■ **WORK TO COMPLETE**
Report, word for word, every line of the material that contains "state".
--------
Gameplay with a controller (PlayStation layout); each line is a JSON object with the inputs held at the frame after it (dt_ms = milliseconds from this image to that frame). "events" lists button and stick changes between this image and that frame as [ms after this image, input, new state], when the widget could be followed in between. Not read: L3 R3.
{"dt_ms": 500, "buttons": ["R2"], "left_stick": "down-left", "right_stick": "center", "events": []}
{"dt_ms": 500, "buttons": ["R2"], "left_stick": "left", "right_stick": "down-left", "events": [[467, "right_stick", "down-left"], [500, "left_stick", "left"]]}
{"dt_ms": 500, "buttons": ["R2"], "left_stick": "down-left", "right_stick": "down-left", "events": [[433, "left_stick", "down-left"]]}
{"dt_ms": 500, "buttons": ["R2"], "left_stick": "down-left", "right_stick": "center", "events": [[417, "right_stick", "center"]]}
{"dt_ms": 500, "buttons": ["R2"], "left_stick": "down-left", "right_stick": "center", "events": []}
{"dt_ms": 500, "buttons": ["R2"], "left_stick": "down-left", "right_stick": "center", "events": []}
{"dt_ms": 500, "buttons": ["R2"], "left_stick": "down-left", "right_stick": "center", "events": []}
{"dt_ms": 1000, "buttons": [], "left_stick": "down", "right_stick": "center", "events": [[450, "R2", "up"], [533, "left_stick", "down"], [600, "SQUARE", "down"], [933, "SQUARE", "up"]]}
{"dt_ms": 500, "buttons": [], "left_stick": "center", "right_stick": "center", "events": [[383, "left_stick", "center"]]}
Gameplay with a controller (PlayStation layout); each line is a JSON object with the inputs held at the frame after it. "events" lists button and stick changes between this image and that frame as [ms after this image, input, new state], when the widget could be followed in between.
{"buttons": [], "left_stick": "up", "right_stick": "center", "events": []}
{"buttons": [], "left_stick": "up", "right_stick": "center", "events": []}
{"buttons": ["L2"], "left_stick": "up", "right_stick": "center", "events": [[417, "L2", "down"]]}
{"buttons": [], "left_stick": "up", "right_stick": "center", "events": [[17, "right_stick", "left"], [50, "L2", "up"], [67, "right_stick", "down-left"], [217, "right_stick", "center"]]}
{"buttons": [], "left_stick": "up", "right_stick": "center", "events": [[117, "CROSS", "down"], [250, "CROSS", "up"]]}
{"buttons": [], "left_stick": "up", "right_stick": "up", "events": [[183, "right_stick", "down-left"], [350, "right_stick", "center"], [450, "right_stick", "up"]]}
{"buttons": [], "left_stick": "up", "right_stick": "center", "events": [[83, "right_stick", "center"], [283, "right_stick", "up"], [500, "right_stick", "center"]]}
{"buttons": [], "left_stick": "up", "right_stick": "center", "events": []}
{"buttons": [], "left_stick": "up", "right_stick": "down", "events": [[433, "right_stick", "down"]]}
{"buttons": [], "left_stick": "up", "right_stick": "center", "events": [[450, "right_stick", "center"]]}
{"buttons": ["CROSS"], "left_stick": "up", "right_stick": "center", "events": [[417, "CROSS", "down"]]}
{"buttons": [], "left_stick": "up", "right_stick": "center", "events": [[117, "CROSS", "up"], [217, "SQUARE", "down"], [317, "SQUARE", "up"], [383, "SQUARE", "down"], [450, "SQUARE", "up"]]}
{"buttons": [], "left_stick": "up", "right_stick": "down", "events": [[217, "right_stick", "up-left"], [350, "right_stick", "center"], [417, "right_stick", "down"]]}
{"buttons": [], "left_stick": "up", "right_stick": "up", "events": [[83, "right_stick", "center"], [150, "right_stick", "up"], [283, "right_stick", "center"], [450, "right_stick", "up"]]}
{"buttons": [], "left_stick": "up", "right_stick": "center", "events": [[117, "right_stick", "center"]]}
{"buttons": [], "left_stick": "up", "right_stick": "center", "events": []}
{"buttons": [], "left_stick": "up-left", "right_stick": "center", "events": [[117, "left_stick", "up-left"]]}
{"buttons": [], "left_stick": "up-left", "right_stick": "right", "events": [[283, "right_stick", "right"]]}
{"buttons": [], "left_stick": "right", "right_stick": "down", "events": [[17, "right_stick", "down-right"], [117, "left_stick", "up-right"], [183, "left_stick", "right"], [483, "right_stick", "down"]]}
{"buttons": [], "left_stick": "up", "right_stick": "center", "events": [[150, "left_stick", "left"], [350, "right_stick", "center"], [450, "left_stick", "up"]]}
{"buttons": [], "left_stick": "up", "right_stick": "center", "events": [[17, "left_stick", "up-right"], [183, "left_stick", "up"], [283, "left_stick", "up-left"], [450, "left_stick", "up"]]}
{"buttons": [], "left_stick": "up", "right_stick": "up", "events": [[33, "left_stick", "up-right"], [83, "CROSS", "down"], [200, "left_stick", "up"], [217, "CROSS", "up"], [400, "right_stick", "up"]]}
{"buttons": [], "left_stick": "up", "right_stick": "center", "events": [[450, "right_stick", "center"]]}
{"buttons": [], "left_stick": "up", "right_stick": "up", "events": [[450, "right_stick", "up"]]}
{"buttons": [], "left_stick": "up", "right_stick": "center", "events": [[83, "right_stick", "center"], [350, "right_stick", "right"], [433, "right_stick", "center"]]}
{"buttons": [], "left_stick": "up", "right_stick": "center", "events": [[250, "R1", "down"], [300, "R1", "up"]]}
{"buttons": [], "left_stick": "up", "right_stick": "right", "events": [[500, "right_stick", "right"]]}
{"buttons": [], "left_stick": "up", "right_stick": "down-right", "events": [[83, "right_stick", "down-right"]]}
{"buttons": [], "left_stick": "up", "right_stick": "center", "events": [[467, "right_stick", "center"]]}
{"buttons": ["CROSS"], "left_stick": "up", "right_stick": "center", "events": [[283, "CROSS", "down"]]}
--------
■ **EXERCISE RESULT**
Gameplay with a controller (PlayStation layout); each line is a JSON object with the inputs held at the frame after it (dt_ms = milliseconds from this image to that frame). "events" lists button and stick changes between this image and that frame as [ms after this image, input, new state], when the widget could be followed in between. Not read: L3 R3.
Gameplay with a controller (PlayStation layout); each line is a JSON object with the inputs held at the frame after it. "events" lists button and stick changes between this image and that frame as [ms after this image, input, new state], when the widget could be followed in between.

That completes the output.